**ИСХОДНЫЙ ТЕКСТ:**
================================
Все это, в сущности, каждый год на празднике Диониса говорил согражданам и сын Мнесарха (недаром их объединил спустя несколько лет Аристофан, подвергая безжалостному осмеянию все попытки разобраться в сложнейшей природе человеческой совести и души), не знавший уже, где и в чем искать объяснение тому, что «реки священные вспять потекли, правда и все поворачивается в обратную сторону». Количество подлецов, тех, что имеют два голоса – «один для правды, а другой для лжи», ужасало старого поэта, и он восклицает в бессильном гневе, все еще не в силах поверить, что справедливость, честность и доброта ничего не значат в этом мире:

 
О род людской, как низко ты способен пасть!
Предела нет бесстыдству, никаких границ
Не знает наглость. Если так и впредь пойдет
И с каждым поколеньем все испорченней,
Все хуже будут люди, землю новую
В придачу к старой боги сотворить должны,
Чтобы для всех злодеев и преступников
Хватило места!
================================
**ВХОДНЫЕ ДАННЫЕ:**
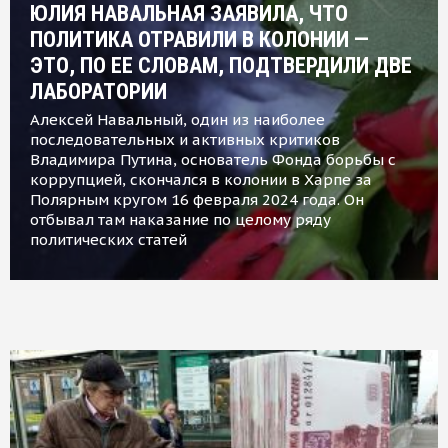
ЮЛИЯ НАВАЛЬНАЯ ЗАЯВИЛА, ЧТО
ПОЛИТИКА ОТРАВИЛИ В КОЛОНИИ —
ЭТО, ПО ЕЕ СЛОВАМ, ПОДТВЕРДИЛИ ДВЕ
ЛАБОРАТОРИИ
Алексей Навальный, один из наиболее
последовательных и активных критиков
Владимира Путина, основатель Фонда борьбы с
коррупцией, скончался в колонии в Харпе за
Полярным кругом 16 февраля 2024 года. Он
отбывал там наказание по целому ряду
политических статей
================================
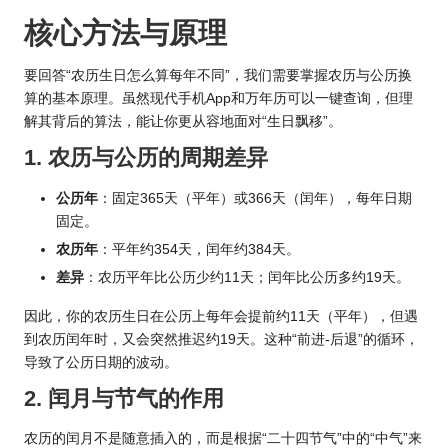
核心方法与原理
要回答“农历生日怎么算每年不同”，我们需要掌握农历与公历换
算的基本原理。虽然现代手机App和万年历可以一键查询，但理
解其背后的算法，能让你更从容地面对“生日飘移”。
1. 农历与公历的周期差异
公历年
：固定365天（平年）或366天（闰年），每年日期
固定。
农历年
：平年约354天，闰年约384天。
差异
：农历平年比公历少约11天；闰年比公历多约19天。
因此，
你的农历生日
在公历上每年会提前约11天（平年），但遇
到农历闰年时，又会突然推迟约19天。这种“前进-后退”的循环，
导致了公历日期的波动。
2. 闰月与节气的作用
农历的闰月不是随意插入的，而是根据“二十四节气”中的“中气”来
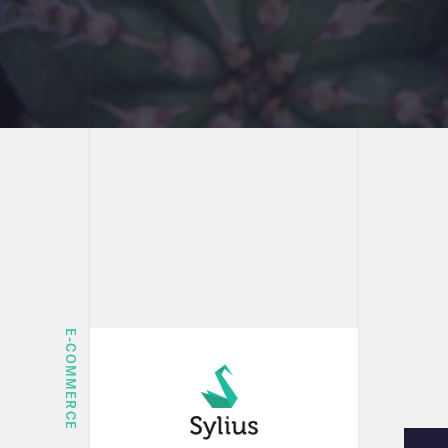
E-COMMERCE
================================
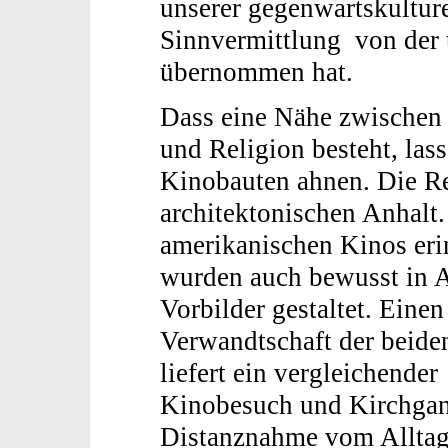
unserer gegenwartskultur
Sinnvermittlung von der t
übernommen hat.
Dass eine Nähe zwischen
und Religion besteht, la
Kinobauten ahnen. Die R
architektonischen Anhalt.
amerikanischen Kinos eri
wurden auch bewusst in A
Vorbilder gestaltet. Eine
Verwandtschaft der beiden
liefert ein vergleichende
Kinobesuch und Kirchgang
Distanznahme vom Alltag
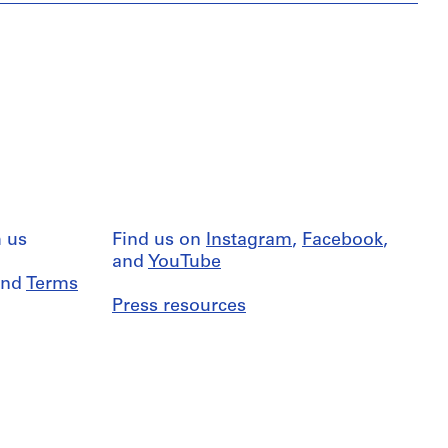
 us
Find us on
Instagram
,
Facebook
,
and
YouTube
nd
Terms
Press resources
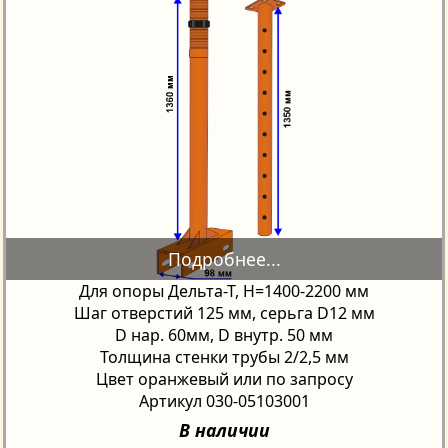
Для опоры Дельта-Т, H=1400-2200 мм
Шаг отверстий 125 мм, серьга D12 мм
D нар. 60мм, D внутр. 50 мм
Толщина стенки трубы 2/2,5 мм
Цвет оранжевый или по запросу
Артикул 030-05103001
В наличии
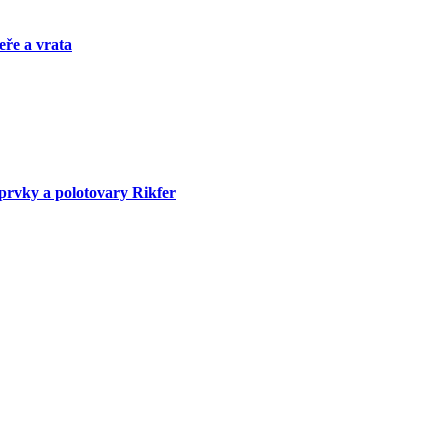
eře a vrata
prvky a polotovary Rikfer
================================
**СУТЬ ЗАДАНИЯ:** Напишите, что идет дальше в исходном тексте о сыне Мнесарха, начиная сразу после строки «Хватило места!».

**ПИСЬМЕННЫЙ ОТВЕТ:**
 

Твердо веря (и эта вера была ему самому непонятна, необъяснима рационалистически) в вечные истины и непреложные ценности, в то, что «нет для неправды прочного успеха, но правде и надежда верный друг», Еврипид выступает в своих трагедиях с развернутой проповедью высшей нравственности, защищая все то же самое, что отстаивал в своих беседах Сократ. Человек своего времени, он был далек от понимания глубинных общественных истоков столь возмущавшей его коррупции и деградации и не мог объяснить того, что творилось вокруг него, ничем, кроме как несовершенством самой человеческой природы, тем, что люди изначала делятся на «злых» и «добрых»:

 
…Порочный только злым
И может быть. А добрый – только добрым:
Несчастия не властны извратить
Природный дар…
 

Прилежный последователь Анаксагора и почитатель Гераклита, всегда считавший разум и знание высшим достоянием и благом человека, в свои пятьдесят пять лет сын Мнесарха воочию убеждается в том, какая разрушительная сила заложена в «злом уме», начинает сомневаться в безусловной благотворности знания и больше ценить чистоту сердца и помыслов:

 
Сама богиня Чести орошает луг
Речною влагой. И лишь тем дозволено
Срывать его цветы, кто от природы чист,
А не ученьем благо чистоты обрел.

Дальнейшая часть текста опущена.